The image that came to me as we sang Come Holy Spirit is that soft meditative chant, was of a flower, like a rose growing in the depths of our being. When we ignore her, the buds tighten and remain closed. But as we gently and lovingly open our hearts to her, as we enter the cave of our heart with silence and stillness, that rose begins to open, filling our lives with the fragrance of the Power and Peace and Presence of Triune God.

So if we were interested in enhancing our experience of Holy Spirit I would gently suggest we build some time into every day for turning inward in silence and stillness and pray “Come, Holy Spirit” open up more and more in my life. This is what Psalm 46 says: “Be still and know that I am God.”

But how do we do that when we’re running crazy as it is, with carpools, jobs, and family?
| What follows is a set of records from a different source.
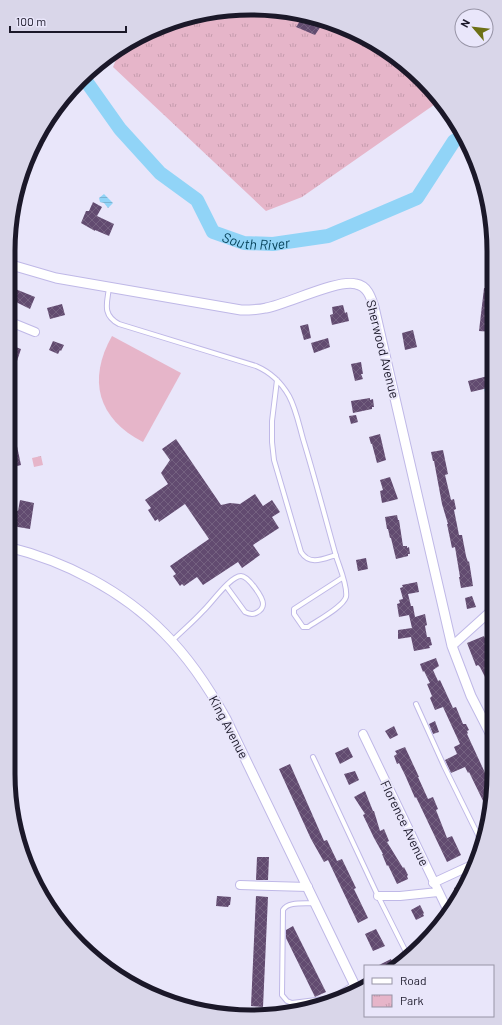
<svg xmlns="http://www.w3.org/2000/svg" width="502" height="1025" viewBox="0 0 502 1025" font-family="Barlow,sans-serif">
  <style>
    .grass { fill: #e6b5c9 }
    .park { fill: url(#park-tufts) }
    .water { fill: url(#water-rules) }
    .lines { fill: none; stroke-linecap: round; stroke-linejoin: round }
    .river { stroke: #91d4f7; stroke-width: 14 }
    .building { fill: url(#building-cross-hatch) }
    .service-casing { stroke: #bfb8e7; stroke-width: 6 }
    .minor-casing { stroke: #bfb8e7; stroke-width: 10 }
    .tertiary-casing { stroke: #bfb8e7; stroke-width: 11 }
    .service { stroke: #fff; stroke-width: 4 }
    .minor { stroke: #fff; stroke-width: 8 }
    .tertiary { stroke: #fff; stroke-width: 9 }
    .labels { text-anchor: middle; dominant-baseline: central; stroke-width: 4; stroke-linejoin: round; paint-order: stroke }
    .street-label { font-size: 13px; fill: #1b1829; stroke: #e9e6fa }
    .water-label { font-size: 14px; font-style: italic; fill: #033e55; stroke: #e9e6fa }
    .rim { fill: none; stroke: #1b1829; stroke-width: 5 }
  </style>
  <defs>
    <pattern id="park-tufts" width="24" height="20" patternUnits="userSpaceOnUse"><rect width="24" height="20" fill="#e6b5c9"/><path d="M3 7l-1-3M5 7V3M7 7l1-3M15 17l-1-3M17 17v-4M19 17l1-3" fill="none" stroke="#c59bad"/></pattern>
    <pattern id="water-rules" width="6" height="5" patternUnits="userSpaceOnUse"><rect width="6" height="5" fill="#91d4f7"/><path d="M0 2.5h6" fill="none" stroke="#7cb5d4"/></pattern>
    <pattern id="building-cross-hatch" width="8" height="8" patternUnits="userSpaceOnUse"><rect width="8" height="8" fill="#624b70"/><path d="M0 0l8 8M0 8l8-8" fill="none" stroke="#746180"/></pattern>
  </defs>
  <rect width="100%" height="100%" fill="#e9e6fa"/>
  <path class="grass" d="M112 336 181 373 143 442C98 419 87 380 112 336Z"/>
  <path class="park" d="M267 9 358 33 399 58 441 100 302 197 266 211 113 67 119 52 173 21Z
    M41 456 43 465 34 467 32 458Z"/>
  <path class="water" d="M104 194 113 203 108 208 104 203 100 202 99 198Z
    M492 387V404L488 405 484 388Z"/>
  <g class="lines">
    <path class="river" id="s1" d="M82 79 86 81 120 129 160 173 197 200 213 232 244 243 273 244 328 236 417 198 454 141 463 136"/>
  </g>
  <path class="building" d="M302 18 323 23 315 35 296 27Z
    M93 202 102 207 97 216 114 224 109 236 95 230V231L81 223 86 211H89Z
    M8 286 35 297 30 309 8 298Z
    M484 288 492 289V332L479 331Z
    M62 304 65 315 50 319 47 308Z
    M343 305 345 313 347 312 349 321 332 325 330 315 333 314 332 307Z
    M308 324 311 338 304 340 300 326Z
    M413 330 417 347 405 350 402 333Z
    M328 338 330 347 314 353 311 343Z
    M53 341 64 345 61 351 60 350 58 354 49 350Z
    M13 346 21 349 17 361 11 359 12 357 9 356Z
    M361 362 363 374H361L363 379 355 381 351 364Z
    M492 375V387L471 392 468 381Z
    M370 398V400L373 399 374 407H372V409L353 413 351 401Z
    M356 415 358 422 351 424 349 416Z
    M14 432 21 465 10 468 8 462V433Z
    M380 434 386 460 377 463 372 444H371L369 437Z
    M176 439 221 505 230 503 240 504 255 494 263 506 272 500 280 512 272 517 279 528 253 545 260 555 242 568 238 562 203 585 197 577 184 586 182 584 180 586 173 576 176 574 170 566 209 539 185 504 159 522 158 519 155 521 148 510 151 508 145 500 168 484 161 473 170 460 162 449Z
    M443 450 448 474 445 475 451 500 454 499 456 509 454 510 459 535H462L466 556 468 562 469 561 473 586 461 588 459 577H460L455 547 452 548 447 524H448L442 504 434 461H433L431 452Z
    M390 477 398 499 382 503 380 491 383 490 380 480Z
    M20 500 34 503 30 529 12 526 15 510 18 511Z
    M397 515 398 520H399L403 546H407V548L409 547 410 554H408V556L396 559 391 538H390L388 529H387L385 517Z
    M366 558 368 569 358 571 356 560Z
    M417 582 419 592 408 594 411 606H413L415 617 425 614 427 625 425 626 427 637H430L432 645 429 646 430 648 414 651 411 637 398 639V630L412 628 409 615 399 617 397 604 400 603 399 600 403 599 400 588 403 587 402 585Z
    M472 596 476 607 467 609 465 598Z
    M484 636 489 648 493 646V680L488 683 480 667 478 665 476 666 467 643Z
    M436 658 439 666 433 670 438 681 440 680 453 708 456 707 463 724H466L469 730 467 731 468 733 467 734 493 790 490 802 485 805 469 772 468 773 465 767 451 773 445 760 457 754 454 747 460 744 443 707 435 710 430 698 432 696 427 684 430 683 424 671 423 672 420 664Z
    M435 721 439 732 433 734 429 724Z
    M394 726 398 735 390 739 385 731Z
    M348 747 353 757 340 764 335 753Z
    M405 747 419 777H418L428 799 433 797 438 809 436 810 447 838 452 836 461 855 447 862 416 797 415 798 405 775 399 763 397 764 394 756 397 754 395 751Z
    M290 764 324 841 327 840 337 861 342 859 356 888 354 889 368 918 358 923 328 860 324 862 311 839 279 769Z
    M355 771 359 780 349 785 344 774Z
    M365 791 373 811H374L380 831 384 829 389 841 387 842 403 868 404 867 408 875 407 876 408 879 397 884 388 865 387 866 382 854H383L374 838 363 815 365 814 354 797Z
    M257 857H269L268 880H256Z
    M469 881 461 893 458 896 454 888Z
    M217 896 231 897 230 905H229L228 907 216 906Z
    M256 896 268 897 263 1007 251 1006Z
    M420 905 424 913 423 914 424 916 416 920 411 910Z
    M293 926 326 992 317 996 315 997 286 938V930Z
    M376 929 385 946 373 951 365 934Z
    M391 959 394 966H377Z"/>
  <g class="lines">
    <defs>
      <path id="service" d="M109 288C107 303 102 315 119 324L256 366C270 372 281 382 289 396 296 409 299 425 303 439 315 478 325 517 336 556 339 566 348 586 346 597 343 607 318 620 308 627H303L294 614V609L342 578
        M277 380 272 421V442L274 460 301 552C310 566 323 559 336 555
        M172 641C182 631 193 622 203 611 211 604 230 576 241 576 248 576 263 597 263 604 263 608 260 611 256 613 252 615 249 614 245 612L226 586
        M416 704 444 766 480 839
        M313 757 378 896 408 956
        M314 903C305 904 288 901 283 910L282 995 287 1001 292 1003 332 998 354 984"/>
      <path id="minor" d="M8 321 35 332
        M452 646 493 609
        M363 734 448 911
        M433 883 474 864
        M240 885 308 887
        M378 896H400L438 892"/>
      <path id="tertiary" d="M8 264 56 278 241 310C250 310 258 310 266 308 288 304 337 279 356 284 368 286 371 298 374 307L452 646 471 696 493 739
        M8 547C65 561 123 591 164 633 189 658 209 688 226 719L358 992"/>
    </defs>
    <use href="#service" class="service-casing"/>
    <use href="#minor" class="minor-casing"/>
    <use href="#tertiary" class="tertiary-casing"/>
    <use href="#service" class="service"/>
    <use href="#minor" class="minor"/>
    <use href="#tertiary" class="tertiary"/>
  </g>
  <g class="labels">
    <g class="street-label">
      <text transform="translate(383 349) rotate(76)">Sherwood Avenue</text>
      <text transform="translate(229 727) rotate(62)">King Avenue</text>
      <text transform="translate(405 823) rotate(64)">Florence Avenue</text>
    </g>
    <g class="water-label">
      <text stroke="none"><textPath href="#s1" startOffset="249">South River</textPath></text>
    </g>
  </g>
  <path d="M0 0H502V1025H0ZM251 15H251A236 236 0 0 1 487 251V774A236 236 0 0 1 251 1010H251A236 236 0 0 1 15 774V251A236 236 0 0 1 251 15Z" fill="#d9d6e9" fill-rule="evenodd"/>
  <path class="rim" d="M251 15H251A236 236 0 0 1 487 251V774A236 236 0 0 1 251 1010H251A236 236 0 0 1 15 774V251A236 236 0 0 1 251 15Z"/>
  <rect x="364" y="965" width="130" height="52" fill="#e9e6fa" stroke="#9794a6"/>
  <rect x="372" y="978" width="20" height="6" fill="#ffffff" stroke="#9794a6"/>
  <text x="400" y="985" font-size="12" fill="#1b1829">Road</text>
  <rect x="372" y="995" width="20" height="12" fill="url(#park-tufts)" stroke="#9794a6"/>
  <text x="400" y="1005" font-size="12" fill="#1b1829">Park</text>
  <g transform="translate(474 28) rotate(298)"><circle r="19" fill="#e9e6fa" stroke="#9794a6"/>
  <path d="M0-3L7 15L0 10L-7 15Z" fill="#6d7015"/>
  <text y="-6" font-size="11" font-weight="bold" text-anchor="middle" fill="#1b1829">N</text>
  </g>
  <path d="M10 26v6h116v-6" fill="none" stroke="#1b1829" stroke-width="2"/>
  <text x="16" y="26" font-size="12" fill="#1b1829" stroke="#e9e6fa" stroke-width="3" paint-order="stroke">100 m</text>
</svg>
Most days, if we’re honest, we find time for what we really desire. And truth be told we spend a lot of time numbly staring at a screen.

But if we decide that along with that New Year’s resolution to work out to add a few minutes to every day turning inward toward the Spirit there are several spiritual practices that can help us. Slowly reading scripture, known as Lectio Divina, can do this; spiritual reading or Daily Morning Prayer from the Prayer Book can do this. Practicing a mindfulness meditation can do this.

Centering Prayer does this. Centering Prayer is the practice where we descend into our hears and gently let go of our thoughts as they arise by saying a sacred word we have chosen. Thoughts here also includes feelings, emotions, grand ideas, wild dreams, noises, itches, anything that takes us back into our minds and more thinking.

This is not about fighting our thoughts or pushing them away, or even getting rid of them, but simply gently letting them go and resting in the cave of the heart so that Holy Spirit will know she is welcome to flow through our lives when we get up from our prayer.

We can’t make the Spirit do anything, but we can gently let go of the rush and tumble of our lives for a few minutes every day and see if her petals open.

These kinds of practices are not prayers for something we don’t have, but rather prayers for the grace to surrender more and more to the Spirit already present and active in us.

In the gospel today we see Holy Spirit manifesting herself in Jesus’ life after his baptism as he prays on the shore: in this moment of prayer he experiences the dividing wall between heaven and earth torn down, and experiences himself as son of the Father, who is well pleased with him.

This is the work of the Holy Spirit wants to do in us.

So one last question—and you don’t have to raise your hand: Would you like to grow more in this experience of the Spirit in your life? If so, commit to a few minutes every day to rest in your heart in silence and stillness and let Holy Spirit reveal herself as you open the petals of your heart to her.